SELECTED PASSAGE:
* Start *

Thursday, June 13, 2013

Discovering new (old) papers: Luminos


fig. 1 Charcoal R

To a darkroom maven, there's nothing like discovering a paper you've never used before and which, as sort of a gift from the photographic gods, displays qualities both unexpected and lovely.  One such for us recently has been Luminos, particularly the Charcoal R and the Tapestry X.  It began when my friend Lou Spitalnick let us have some of his old stock from the house he keeps at the end of Long Island.  "Go ahead, take what you want," he said.  Was his smile a knowing one?


We did.  Rich Turnbull was first to have at it and created the Charcoal R images in figures 1 and 2.  It turns out it's a warm-tone, fiber-base paper, probably a chlorobromide emulsion, but that's not what stands out.  First, it's the texture.  Charcoal R has a rough texture, rather similar to certain varieties of printmaking paper.  You pass your fingers over it and they tingle: the surface speaks.  But the paper's architecture has another secret, and that is that the emulsion seems to be buried deep within it, not at the surface.  Did the Luminos people plan on an unsized, highly absorbent paper, like a waterleaf paper?  That seems to be the case, because the images you get from it have a hazy, muted cast, as if they were peeking out shyly from a forest of paper fibers.  In the case of colors, this produces a whole range of tones and qualities new to our experience.

fig. 2 Charcoal R
fig. 3 Tapestry X
Tapestry X has the same formulation, with the difference that the paper has been given a more pronounced, canvas-like feel, an artsy effect popular in the years after WWII - witness now forgotten names like Wellington Art Canvas, Velour Black, Athena Old Master, etc.  Note the grain of the texture.  The problem with using this paper for chemigrams however is this, that it's so unsized your varnish resist just sinks in and apparently cannot form a tight varnish-emulsion bond, essential for the elaboration of incisions and mackie lines.  Its beauty is its curse.  One solution is to apply multiple coats of varnish, letting each dry in turn, so that you build up a scaffold of varnish material to work with.  Without this the varnish won't adhere to the emulsion; you'll get scumbling and lifeless incisions, as seen in figure 4.  (Some may actually favor this, of course!)

fig. 4 Tapestry X

Luminos production began in 1947 and was discontinued in 2005, probably under the onslaught of the 'digital revolution' although their press releases at the time spoke of paper supply issues.  Luckily, the papers are still available online.  Or, if you have more time than we have, you can make your own, mixing potassium and silver salts with gelatin and a paper of your choice, with details on the internet.

* End *

GIVEN RECORDS:
* Start *

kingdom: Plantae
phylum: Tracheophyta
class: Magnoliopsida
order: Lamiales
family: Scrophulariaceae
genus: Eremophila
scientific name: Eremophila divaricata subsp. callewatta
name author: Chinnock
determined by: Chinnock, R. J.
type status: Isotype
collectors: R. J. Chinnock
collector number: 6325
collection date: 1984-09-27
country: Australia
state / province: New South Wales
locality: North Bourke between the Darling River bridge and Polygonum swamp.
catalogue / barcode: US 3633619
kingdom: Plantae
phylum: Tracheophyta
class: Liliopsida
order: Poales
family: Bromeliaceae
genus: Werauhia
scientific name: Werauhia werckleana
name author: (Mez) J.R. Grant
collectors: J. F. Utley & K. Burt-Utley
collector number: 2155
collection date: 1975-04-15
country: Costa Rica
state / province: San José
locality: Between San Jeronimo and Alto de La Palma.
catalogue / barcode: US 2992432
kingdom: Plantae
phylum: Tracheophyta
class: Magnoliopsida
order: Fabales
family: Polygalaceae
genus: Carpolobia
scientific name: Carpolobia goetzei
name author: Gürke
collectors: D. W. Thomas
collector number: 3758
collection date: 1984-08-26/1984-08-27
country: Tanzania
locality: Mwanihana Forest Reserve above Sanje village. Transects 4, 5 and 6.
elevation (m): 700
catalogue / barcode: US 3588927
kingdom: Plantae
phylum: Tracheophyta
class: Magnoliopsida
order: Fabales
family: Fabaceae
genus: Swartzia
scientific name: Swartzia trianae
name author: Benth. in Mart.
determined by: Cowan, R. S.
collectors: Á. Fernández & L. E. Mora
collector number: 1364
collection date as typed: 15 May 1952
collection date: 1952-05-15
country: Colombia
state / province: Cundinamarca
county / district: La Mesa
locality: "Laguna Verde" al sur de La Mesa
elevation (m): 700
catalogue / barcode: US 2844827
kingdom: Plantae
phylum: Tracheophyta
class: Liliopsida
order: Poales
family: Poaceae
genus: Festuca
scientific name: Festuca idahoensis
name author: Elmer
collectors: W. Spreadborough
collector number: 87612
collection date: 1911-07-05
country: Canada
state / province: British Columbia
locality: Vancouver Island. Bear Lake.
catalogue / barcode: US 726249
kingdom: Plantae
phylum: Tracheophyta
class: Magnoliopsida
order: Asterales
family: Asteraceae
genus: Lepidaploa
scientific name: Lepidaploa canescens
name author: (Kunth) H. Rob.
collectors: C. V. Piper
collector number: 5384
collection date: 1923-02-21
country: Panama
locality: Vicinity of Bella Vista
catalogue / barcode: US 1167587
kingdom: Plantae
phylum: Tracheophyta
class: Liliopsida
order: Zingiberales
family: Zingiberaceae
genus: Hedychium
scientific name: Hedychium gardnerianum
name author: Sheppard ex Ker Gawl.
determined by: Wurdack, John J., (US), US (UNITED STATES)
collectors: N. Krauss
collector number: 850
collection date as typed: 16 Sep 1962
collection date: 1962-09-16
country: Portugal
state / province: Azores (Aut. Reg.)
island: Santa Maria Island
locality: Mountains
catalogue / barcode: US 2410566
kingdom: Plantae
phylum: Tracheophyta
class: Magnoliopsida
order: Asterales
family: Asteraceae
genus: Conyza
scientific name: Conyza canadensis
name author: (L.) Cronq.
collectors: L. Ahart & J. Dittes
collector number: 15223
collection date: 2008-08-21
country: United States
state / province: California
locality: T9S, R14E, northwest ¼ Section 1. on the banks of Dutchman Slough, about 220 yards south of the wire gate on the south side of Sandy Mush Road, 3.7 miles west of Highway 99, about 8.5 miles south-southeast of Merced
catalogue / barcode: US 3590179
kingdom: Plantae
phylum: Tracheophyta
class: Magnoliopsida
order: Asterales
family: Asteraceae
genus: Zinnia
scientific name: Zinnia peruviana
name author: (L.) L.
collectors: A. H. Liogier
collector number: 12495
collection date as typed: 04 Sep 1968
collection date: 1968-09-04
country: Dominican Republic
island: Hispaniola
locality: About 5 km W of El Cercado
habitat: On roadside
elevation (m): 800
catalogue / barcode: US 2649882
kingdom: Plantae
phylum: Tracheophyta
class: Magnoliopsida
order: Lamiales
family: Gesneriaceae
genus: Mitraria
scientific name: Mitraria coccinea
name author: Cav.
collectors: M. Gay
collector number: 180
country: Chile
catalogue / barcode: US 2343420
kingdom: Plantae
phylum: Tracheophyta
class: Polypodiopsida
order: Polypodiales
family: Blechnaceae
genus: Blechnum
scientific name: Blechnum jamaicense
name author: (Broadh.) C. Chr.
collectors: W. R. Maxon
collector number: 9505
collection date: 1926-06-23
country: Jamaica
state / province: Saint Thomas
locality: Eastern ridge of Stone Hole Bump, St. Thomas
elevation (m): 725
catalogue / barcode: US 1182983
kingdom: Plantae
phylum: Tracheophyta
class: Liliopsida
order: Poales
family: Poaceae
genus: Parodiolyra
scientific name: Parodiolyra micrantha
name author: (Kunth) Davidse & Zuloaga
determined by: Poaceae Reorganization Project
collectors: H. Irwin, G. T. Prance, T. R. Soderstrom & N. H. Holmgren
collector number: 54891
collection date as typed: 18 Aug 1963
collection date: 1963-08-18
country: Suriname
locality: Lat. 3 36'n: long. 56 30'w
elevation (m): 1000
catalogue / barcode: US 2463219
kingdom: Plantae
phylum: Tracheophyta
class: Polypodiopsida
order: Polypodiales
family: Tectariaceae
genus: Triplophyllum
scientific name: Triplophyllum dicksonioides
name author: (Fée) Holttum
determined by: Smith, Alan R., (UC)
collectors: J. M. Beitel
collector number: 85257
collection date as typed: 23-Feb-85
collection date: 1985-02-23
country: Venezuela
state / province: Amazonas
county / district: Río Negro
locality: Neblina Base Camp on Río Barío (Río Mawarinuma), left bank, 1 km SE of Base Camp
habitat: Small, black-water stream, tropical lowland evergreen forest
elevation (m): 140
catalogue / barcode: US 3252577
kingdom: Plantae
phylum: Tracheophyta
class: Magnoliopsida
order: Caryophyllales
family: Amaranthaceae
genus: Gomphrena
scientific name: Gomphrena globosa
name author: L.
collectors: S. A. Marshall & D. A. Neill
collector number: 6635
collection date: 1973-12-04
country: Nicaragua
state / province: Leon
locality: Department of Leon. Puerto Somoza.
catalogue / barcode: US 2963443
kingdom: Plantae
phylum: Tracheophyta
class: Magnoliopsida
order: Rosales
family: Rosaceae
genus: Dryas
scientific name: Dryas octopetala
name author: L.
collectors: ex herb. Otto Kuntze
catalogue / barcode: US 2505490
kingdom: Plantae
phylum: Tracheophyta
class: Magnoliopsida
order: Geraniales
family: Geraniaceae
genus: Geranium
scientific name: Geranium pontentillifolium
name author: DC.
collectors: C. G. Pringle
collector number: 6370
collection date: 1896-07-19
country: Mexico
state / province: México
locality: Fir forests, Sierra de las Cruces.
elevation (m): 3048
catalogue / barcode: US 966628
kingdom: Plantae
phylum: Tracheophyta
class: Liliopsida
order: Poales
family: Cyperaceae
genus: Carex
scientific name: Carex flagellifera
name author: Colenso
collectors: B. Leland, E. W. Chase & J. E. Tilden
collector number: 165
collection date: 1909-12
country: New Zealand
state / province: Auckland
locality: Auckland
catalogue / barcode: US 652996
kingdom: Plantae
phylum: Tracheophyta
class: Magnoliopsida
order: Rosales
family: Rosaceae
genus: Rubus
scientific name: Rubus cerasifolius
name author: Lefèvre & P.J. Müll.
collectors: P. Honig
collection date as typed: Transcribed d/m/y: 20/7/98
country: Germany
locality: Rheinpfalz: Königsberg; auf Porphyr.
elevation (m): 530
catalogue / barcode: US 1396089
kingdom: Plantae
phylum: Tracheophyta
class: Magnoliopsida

* End *

GIVEN EXERCISE 1: Reproduce the part of the post on Luminos papers above, starting with "To a darkroom" and going on through "a knowing one?".
GIVEN EXERCISE 2: Summarize the post on Luminos papers in two sentences.

TASK ANSWER 1:
To a darkroom maven, there's nothing like discovering a paper you've never used before and which, as sort of a gift from the photographic gods, displays qualities both unexpected and lovely.  One such for us recently has been Luminos, particularly the Charcoal R and the Tapestry X.  It began when my friend Lou Spitalnick let us have some of his old stock from the house he keeps at the end of Long Island.  "Go ahead, take what you want," he said.  Was his smile a knowing one?

TASK ANSWER 2: Luminos Charcoal R and Tapestry X, taken from a friend's old stock, are warm-tone fiber-base papers whose rough texture and deeply buried emulsion give images a hazy, muted cast. Tapestry X is so unsized that varnish resist sinks in unless it is built up in multiple coats, and although Luminos production ran only from 1947 to 2005, the papers are still available online.